__Stated problem 1__
Reproduce verbatim the stretch of the nuclear passage from "Now, books on" through "Duck and cover.".
__Stated problem 2__
List every person the nuclear passage mentions by name.

__Source__
Now, books on personal growth or beefed-up golf swings tell you how to
enhance your life. Then, survival manuals were about hanging on to it.
Here's an excerpt from a yellowing Cold War primer instructing citizens
on what to do, should Armageddon come to Ponders End. A sketch shows a man curled in a sandbagged cupboard. 'Hiding under the
stairs may sound ridiculous,' the caption reads. 'But it could give protection
if the house remained standing.' Obviously, chipboard has limited potential
to deflect a multi-megaton nuclear warhead. You might as well try evening
primrose oil as an antidote to polonium 210. Even so, government advised
stockpiling Rice Krispies and filling baths with water. Duck and cover.
Protect and survive. We were, quite possibly, going to die. Public fear has billowed since then. If the terrorist does not get us,
the home-grown hoodie might. A nation once braced for mass annihilation
is now so panic-stricken after the poisoning of the Russian defector,
Alexander Litvinenko, that a whiff of radiation on an inflight blanket
seems like Hiroshima revisited. But, in an age of phobia, one terror has
been expunged. No one fears a state-led nuclear strike. And yet, the Prime Minister will tomorrow deliver a White Paper ushering
in a replacement for the Trident missile system. The timetable for this
Quixotic move was always rushed; now it looks frantic. There has been
none of the informal discussion that preceded other contentious issues,
such as tuition fees. Tony Blair may rue testing the patience of several
Cabinet dissenters who are uneasy, or incandescent, about his likely preferred
option: new submarines that may be fitted, in time, with souped-up, GPS-guided
US missiles. The tennis game of disarmament is familiar. Angela Carter, the novelist,
concurred with Blair only insofar as she thought debate superfluous. For
her, the sole question was: 'Do you really want your loved ones to be
fried alive?' Carter preferred to think of Goya's 'black' pictures in
the Prado, with their swollen, muddy faces and skies the colour of a bruise.

__Extracted entries__
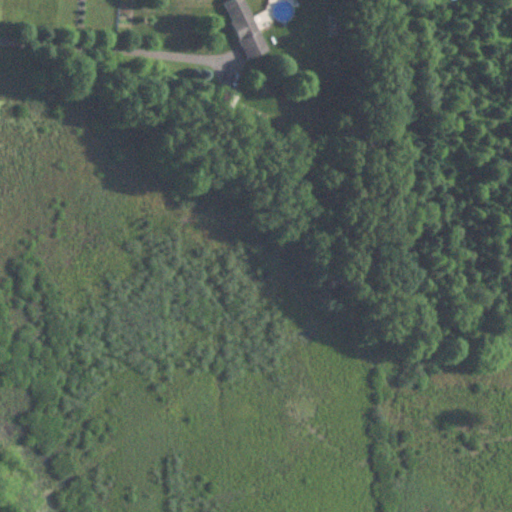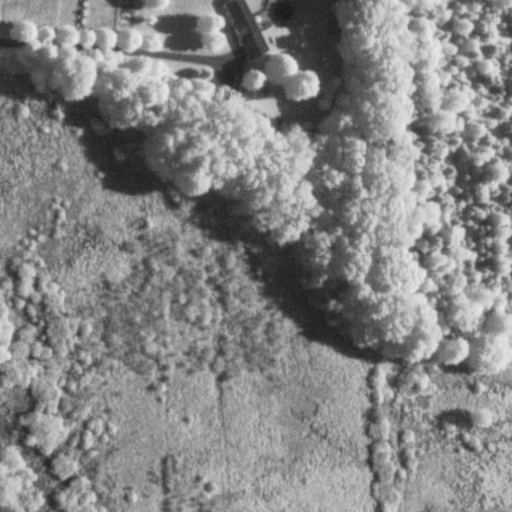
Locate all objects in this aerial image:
building: (243, 29)
road: (111, 48)
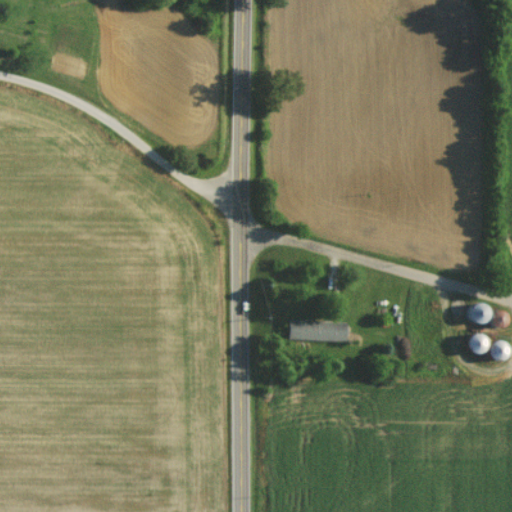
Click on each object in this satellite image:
road: (243, 212)
road: (239, 255)
building: (468, 317)
building: (414, 326)
building: (310, 335)
building: (464, 347)
building: (489, 355)
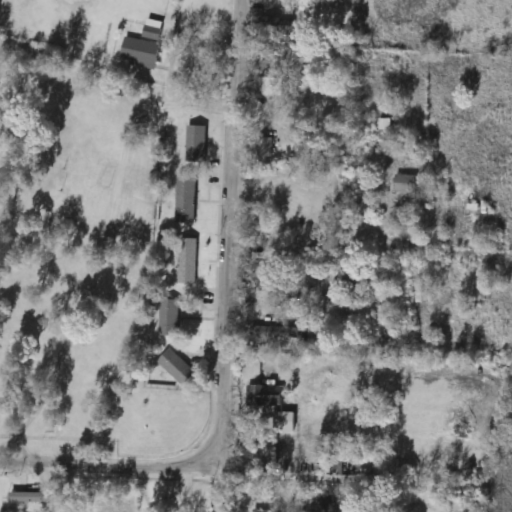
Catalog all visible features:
building: (264, 9)
building: (266, 24)
building: (143, 48)
building: (272, 89)
building: (384, 123)
building: (196, 142)
building: (267, 147)
building: (405, 183)
building: (185, 209)
road: (389, 244)
road: (218, 255)
building: (187, 260)
building: (262, 272)
building: (360, 277)
road: (76, 317)
building: (169, 317)
building: (275, 331)
building: (177, 367)
building: (267, 396)
road: (111, 467)
building: (32, 497)
building: (257, 511)
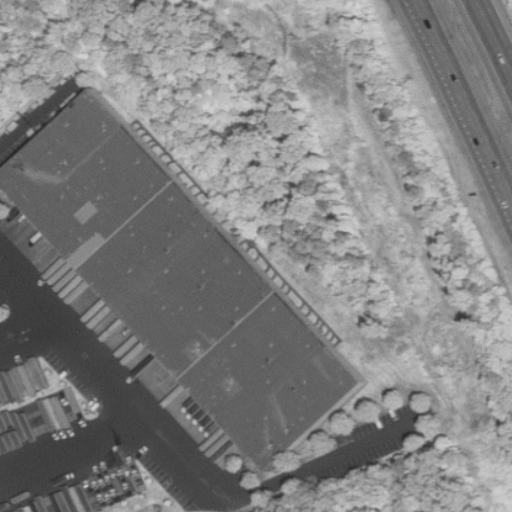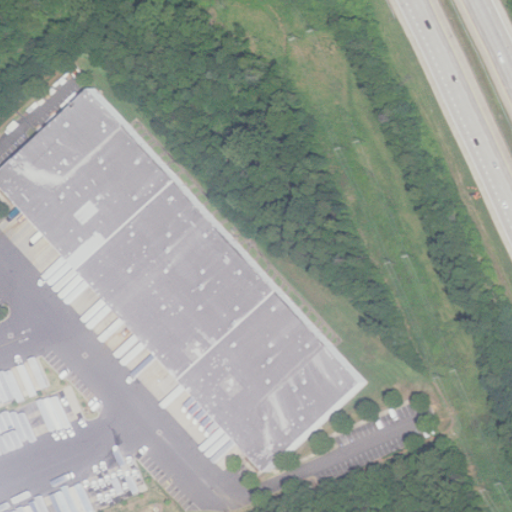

__Written reply 1__
Now, books on personal growth or beefed-up golf swings tell you how to
enhance your life. Then, survival manuals were about hanging on to it.
Here's an excerpt from a yellowing Cold War primer instructing citizens
on what to do, should Armageddon come to Ponders End. A sketch shows a man curled in a sandbagged cupboard. 'Hiding under the
stairs may sound ridiculous,' the caption reads. 'But it could give protection
if the house remained standing.' Obviously, chipboard has limited potential
to deflect a multi-megaton nuclear warhead. You might as well try evening
primrose oil as an antidote to polonium 210. Even so, government advised
stockpiling Rice Krispies and filling baths with water. Duck and cover.

__Written reply 2__
Alexander Litvinenko
Tony Blair
Angela Carter
Goya